Il terzo motivo riguarda l’accertamento del fatto e la valutazione delle prove sulle quali è stato operato tale accertamento. Come costantemente affermato da questa Corte, in sede di legittimità può solo essere verificata la congruità e logicità della motivazione, senza alcuna possibilità di rivisitare l’istruttoria svolta al fine di operare una diversa valutazione dei fatti riservata alla competenza esclusiva del giudice del merito. Anche la valutazione della gravità del fatto ai fini della configurabilità di un’ipotesi di licenziamento, è riservata al giudice del merito che, nel caso in esame, ha operato una valutazione congrua e logica delle emergenze istruttorie che sfuggono ad ogni censura di legittimità. Nè è condivisibile l’assunto del ricorrente secondo cui la Corte territoriale si sarebbe basata su una presunta non contestazione del fatto addebitato, in quanto, viceversa, la decisione impugnata è fondata sulle risultanze dell’istruttoria testimoniale.

Il primo motivo del ricorso incidentale relativo al regolamento delle spese è infondato, in quanto la sentenza impugnata da conto, sia pure sinteticamente, della compensazione delle spese motivata con la difficoltà dell’esegesi delle acquisizioni probatorie e con il complessivo sviluppo della vicenda.

Il secondo motivo del medesimo ricorso incidentale è invece assorbito.
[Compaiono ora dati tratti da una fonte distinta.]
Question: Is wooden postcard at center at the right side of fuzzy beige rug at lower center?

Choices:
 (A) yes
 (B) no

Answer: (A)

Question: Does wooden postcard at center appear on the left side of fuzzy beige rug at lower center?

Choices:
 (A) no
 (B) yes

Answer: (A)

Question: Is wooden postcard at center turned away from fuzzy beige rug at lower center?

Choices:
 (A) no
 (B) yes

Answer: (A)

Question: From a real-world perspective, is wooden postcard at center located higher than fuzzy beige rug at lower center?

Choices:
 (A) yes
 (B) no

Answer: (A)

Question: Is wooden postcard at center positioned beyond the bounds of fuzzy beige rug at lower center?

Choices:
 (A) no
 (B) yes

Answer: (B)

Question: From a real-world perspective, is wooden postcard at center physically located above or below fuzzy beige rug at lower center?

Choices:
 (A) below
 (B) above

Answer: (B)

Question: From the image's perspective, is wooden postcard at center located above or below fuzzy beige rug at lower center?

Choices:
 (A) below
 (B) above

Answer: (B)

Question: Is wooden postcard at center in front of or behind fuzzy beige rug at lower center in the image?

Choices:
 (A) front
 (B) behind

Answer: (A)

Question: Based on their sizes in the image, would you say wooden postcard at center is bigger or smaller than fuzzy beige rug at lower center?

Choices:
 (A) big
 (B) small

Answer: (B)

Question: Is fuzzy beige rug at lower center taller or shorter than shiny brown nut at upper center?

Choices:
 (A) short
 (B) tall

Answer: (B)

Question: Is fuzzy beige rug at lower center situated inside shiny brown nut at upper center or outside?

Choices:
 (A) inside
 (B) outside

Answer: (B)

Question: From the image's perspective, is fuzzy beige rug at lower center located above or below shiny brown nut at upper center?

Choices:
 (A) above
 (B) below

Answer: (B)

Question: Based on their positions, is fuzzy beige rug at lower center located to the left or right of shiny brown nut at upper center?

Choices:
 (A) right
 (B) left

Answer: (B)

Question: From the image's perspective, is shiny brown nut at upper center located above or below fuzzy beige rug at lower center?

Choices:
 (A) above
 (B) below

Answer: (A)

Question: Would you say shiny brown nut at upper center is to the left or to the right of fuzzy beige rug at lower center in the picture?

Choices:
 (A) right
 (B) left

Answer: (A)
La reciproca soccombenza indice alla compensazione fra le parti anche delle spese di questo giudizio.

P.Q.M.

La Corte di Cassazione riunisce i ricorsi;

Rigetta il ricorso principale ed il primo motivo del ricorso incidentale; Dichiara assorbito il secondo motivo del ricorso incidentale; Compensa fra le parti le spese di giudizio.

Testo non ufficiale. La sola stampa del bollettino ufficiale ha carattere legale.